I could feel the excruciating pain tormenting my senses, the effect of the sedative hadn't worn out yet but nothing could stop me from going to him. Ever since I came back to my senses, my eyes yearned for a glimpse of Maan, but he was nowhere. He hadn't come to meet me even once and knowing him in and out, he would never leave me alone. I could hear the staff calling out to me in their efforts to stop me but I was adamant on meeting him. Barging into the room I was directed to I called out to him, but to my utter shock ; the room was empty. Maan.? I called out a bit more loudly considering he could be in the washroom but there was no response. He was nowhere close to me. I held on to the door frame for support as my body started giving up due to the stress and bleeding, while my heart beat rapidly not finding him around. Where was he.? Moreover the question bothering me was, how was he.?? The tears which I held back with great efforts gave away and I could feel my heart crumble into pieces. His painful cry before silence took over me was still haunting me to death.

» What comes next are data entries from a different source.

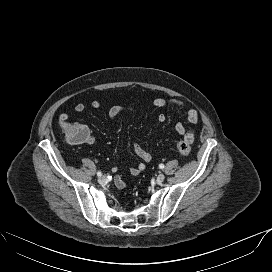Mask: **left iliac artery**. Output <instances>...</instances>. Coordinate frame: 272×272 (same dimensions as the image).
<instances>
[{
    "label": "left iliac artery",
    "mask_w": 272,
    "mask_h": 272,
    "mask_svg": "<svg viewBox=\"0 0 272 272\" xmlns=\"http://www.w3.org/2000/svg\"><path fill=\"white\" fill-rule=\"evenodd\" d=\"M159 168H160V169H163V168H164V164H160V165H159Z\"/></svg>",
    "instance_id": "obj_1"
}]
</instances>
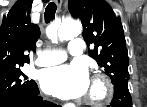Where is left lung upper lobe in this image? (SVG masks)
<instances>
[{
	"mask_svg": "<svg viewBox=\"0 0 147 107\" xmlns=\"http://www.w3.org/2000/svg\"><path fill=\"white\" fill-rule=\"evenodd\" d=\"M73 17L80 18L89 56L111 78L113 84L128 80V52L120 18L105 0H69Z\"/></svg>",
	"mask_w": 147,
	"mask_h": 107,
	"instance_id": "obj_1",
	"label": "left lung upper lobe"
}]
</instances>
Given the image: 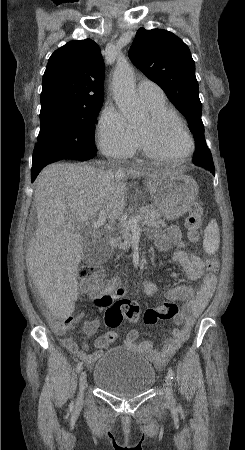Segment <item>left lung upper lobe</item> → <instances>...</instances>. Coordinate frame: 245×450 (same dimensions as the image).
Listing matches in <instances>:
<instances>
[{
	"label": "left lung upper lobe",
	"instance_id": "5c2ea615",
	"mask_svg": "<svg viewBox=\"0 0 245 450\" xmlns=\"http://www.w3.org/2000/svg\"><path fill=\"white\" fill-rule=\"evenodd\" d=\"M129 57L138 69L164 90L186 117L196 145L207 147L195 63L188 46L169 31L140 28ZM212 161L210 150L202 157H193V163L199 166L210 165Z\"/></svg>",
	"mask_w": 245,
	"mask_h": 450
}]
</instances>
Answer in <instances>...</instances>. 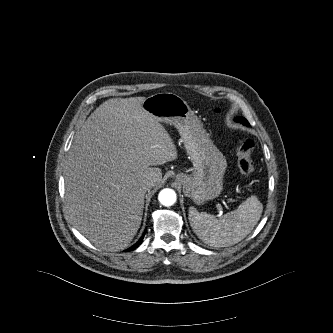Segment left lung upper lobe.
Here are the masks:
<instances>
[{"label": "left lung upper lobe", "mask_w": 333, "mask_h": 333, "mask_svg": "<svg viewBox=\"0 0 333 333\" xmlns=\"http://www.w3.org/2000/svg\"><path fill=\"white\" fill-rule=\"evenodd\" d=\"M236 121L240 122V123H242L244 125H249L248 121L245 118H243V117L236 118Z\"/></svg>", "instance_id": "obj_1"}]
</instances>
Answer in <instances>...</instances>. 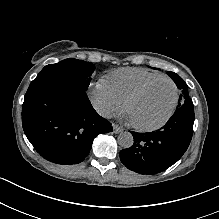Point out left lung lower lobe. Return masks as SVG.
<instances>
[{
  "label": "left lung lower lobe",
  "instance_id": "obj_1",
  "mask_svg": "<svg viewBox=\"0 0 219 219\" xmlns=\"http://www.w3.org/2000/svg\"><path fill=\"white\" fill-rule=\"evenodd\" d=\"M194 124V109L175 111L160 129L132 132L134 144L120 151L121 162L140 174H157L176 163L187 150Z\"/></svg>",
  "mask_w": 219,
  "mask_h": 219
}]
</instances>
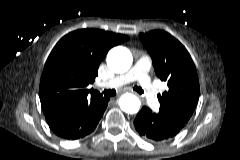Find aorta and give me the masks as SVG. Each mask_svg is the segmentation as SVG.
Segmentation results:
<instances>
[{
	"label": "aorta",
	"mask_w": 240,
	"mask_h": 160,
	"mask_svg": "<svg viewBox=\"0 0 240 160\" xmlns=\"http://www.w3.org/2000/svg\"><path fill=\"white\" fill-rule=\"evenodd\" d=\"M107 65L115 73H125L132 65L131 52L122 46L112 48L107 54ZM140 100L137 96L126 93L119 99V106L122 111L128 114H135L139 111Z\"/></svg>",
	"instance_id": "762f6f07"
}]
</instances>
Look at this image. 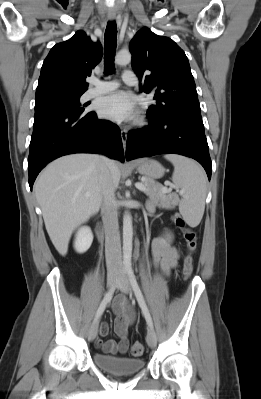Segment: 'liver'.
I'll use <instances>...</instances> for the list:
<instances>
[{
    "instance_id": "1",
    "label": "liver",
    "mask_w": 261,
    "mask_h": 399,
    "mask_svg": "<svg viewBox=\"0 0 261 399\" xmlns=\"http://www.w3.org/2000/svg\"><path fill=\"white\" fill-rule=\"evenodd\" d=\"M109 169L114 187L119 185L118 164L95 154H73L50 163L34 185L48 235L62 256L67 254L74 229L96 214L102 203L104 172Z\"/></svg>"
}]
</instances>
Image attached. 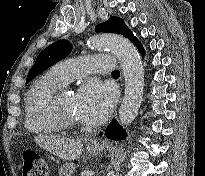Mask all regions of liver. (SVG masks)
Masks as SVG:
<instances>
[{
    "label": "liver",
    "mask_w": 205,
    "mask_h": 176,
    "mask_svg": "<svg viewBox=\"0 0 205 176\" xmlns=\"http://www.w3.org/2000/svg\"><path fill=\"white\" fill-rule=\"evenodd\" d=\"M35 142L61 159L69 161L79 158L83 150V140L74 141L59 136L40 135L35 138Z\"/></svg>",
    "instance_id": "liver-1"
}]
</instances>
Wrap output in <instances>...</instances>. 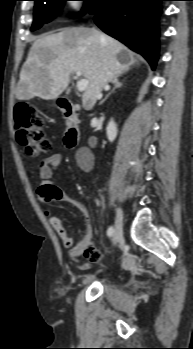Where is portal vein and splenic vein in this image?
<instances>
[{
    "label": "portal vein and splenic vein",
    "mask_w": 193,
    "mask_h": 349,
    "mask_svg": "<svg viewBox=\"0 0 193 349\" xmlns=\"http://www.w3.org/2000/svg\"><path fill=\"white\" fill-rule=\"evenodd\" d=\"M76 76L79 78V80L77 81L78 91L82 92V91L86 90V88L89 85V81L85 78H82L81 72H76Z\"/></svg>",
    "instance_id": "1"
}]
</instances>
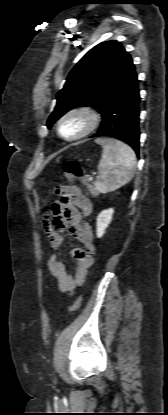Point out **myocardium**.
<instances>
[{"mask_svg": "<svg viewBox=\"0 0 168 415\" xmlns=\"http://www.w3.org/2000/svg\"><path fill=\"white\" fill-rule=\"evenodd\" d=\"M72 115H82V116H84L86 118L87 125L81 133H79V134H77L73 137H65L61 132V125H62V122L66 118H68L69 116H72ZM100 121H101V115L98 112V110L95 109L94 107L89 106V105L76 106V107H73V108H70L69 110H67L59 118V120L57 122V133L65 141H69V142L77 141V140H80V139H83V138L87 137L93 131H95L97 129V127L99 126Z\"/></svg>", "mask_w": 168, "mask_h": 415, "instance_id": "obj_1", "label": "myocardium"}]
</instances>
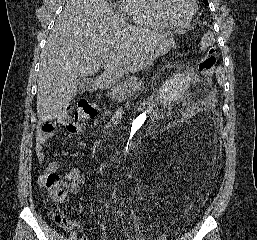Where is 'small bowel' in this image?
<instances>
[{"label":"small bowel","instance_id":"c3829d8e","mask_svg":"<svg viewBox=\"0 0 257 240\" xmlns=\"http://www.w3.org/2000/svg\"><path fill=\"white\" fill-rule=\"evenodd\" d=\"M76 128H73L71 126H67V131L69 133H75L76 132ZM52 137L51 133H44L42 131H39V133L37 134L36 137V145H37V159L39 163H42L45 158H46V154L42 149V146ZM59 169V163L55 160H51L44 172L40 175V179H42L44 176H46L47 174L50 173H56ZM62 178L67 181L69 183V190L72 194H78L83 186L84 183V177L80 171L79 168H74L72 170H70L69 172H67L66 174H64L62 176ZM69 226L71 228H76L77 225L75 222H70ZM80 240H88V238L80 233Z\"/></svg>","mask_w":257,"mask_h":240}]
</instances>
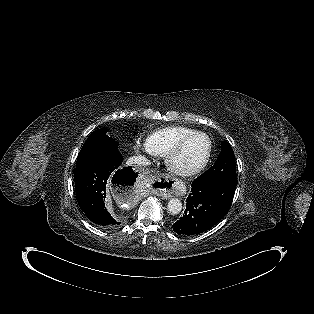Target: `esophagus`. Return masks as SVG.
Instances as JSON below:
<instances>
[{
	"instance_id": "34e87169",
	"label": "esophagus",
	"mask_w": 314,
	"mask_h": 314,
	"mask_svg": "<svg viewBox=\"0 0 314 314\" xmlns=\"http://www.w3.org/2000/svg\"><path fill=\"white\" fill-rule=\"evenodd\" d=\"M166 179L167 182H170L171 186H166L165 188H163L162 190H156L155 194H157L158 196H161L165 199L169 198L172 196V194L176 195V196H184L185 195V188L183 187V184L181 181H179L177 178L175 177H164Z\"/></svg>"
}]
</instances>
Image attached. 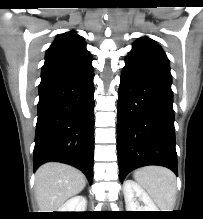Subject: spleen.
Here are the masks:
<instances>
[{
	"instance_id": "spleen-1",
	"label": "spleen",
	"mask_w": 203,
	"mask_h": 219,
	"mask_svg": "<svg viewBox=\"0 0 203 219\" xmlns=\"http://www.w3.org/2000/svg\"><path fill=\"white\" fill-rule=\"evenodd\" d=\"M133 176L161 211L173 210L176 200V177L171 170L147 166L136 170Z\"/></svg>"
}]
</instances>
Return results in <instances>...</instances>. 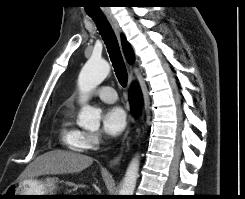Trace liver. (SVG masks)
I'll return each mask as SVG.
<instances>
[{
    "label": "liver",
    "instance_id": "1",
    "mask_svg": "<svg viewBox=\"0 0 245 199\" xmlns=\"http://www.w3.org/2000/svg\"><path fill=\"white\" fill-rule=\"evenodd\" d=\"M93 163V158L83 154L53 150L38 156L30 164L25 178L32 180L33 177L45 174H73L79 173Z\"/></svg>",
    "mask_w": 245,
    "mask_h": 199
}]
</instances>
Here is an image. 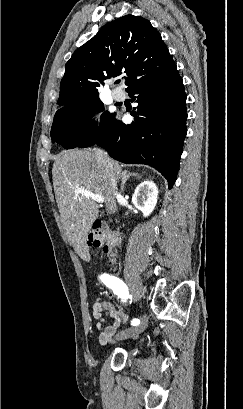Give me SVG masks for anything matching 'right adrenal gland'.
Returning a JSON list of instances; mask_svg holds the SVG:
<instances>
[{
    "label": "right adrenal gland",
    "mask_w": 243,
    "mask_h": 409,
    "mask_svg": "<svg viewBox=\"0 0 243 409\" xmlns=\"http://www.w3.org/2000/svg\"><path fill=\"white\" fill-rule=\"evenodd\" d=\"M132 176L139 177V174L138 173H130V174H127V175L123 176L122 184H121V191L122 192H124V188H125V184H126L127 180H129V178L132 177Z\"/></svg>",
    "instance_id": "2a0ac1e0"
}]
</instances>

where is Maan sir.? I heard a loud and sharp voice echo through the room. I
looked in the concerned direction to find him rooted in his place, taken aback.
Within seconds his eyes widened in horror. Oh my god, go search the place.!
Now.! Aditya's voice echoed through the room and his words shook me up but
before I could even utter a word no one was around me. I was all alone in the
room, screaming of his presence, but he wasn't around. The only energy I had in
me ran out and I sank to the floor with loud sobs erupting within my chest and
escaping my lips unknowingly. Without even realizing I was sobbing violently. I
was craving for Maan, for one glimpse of him to satisfy myself about him being
okay but his presence was nowhere around me. I knew my wound was bleeding, the
warm blood touching my skin, I knew I should be taking it easy but I was not bothered about anything. Maan was all
I cared about and wished for but all I had was his cry haunting me.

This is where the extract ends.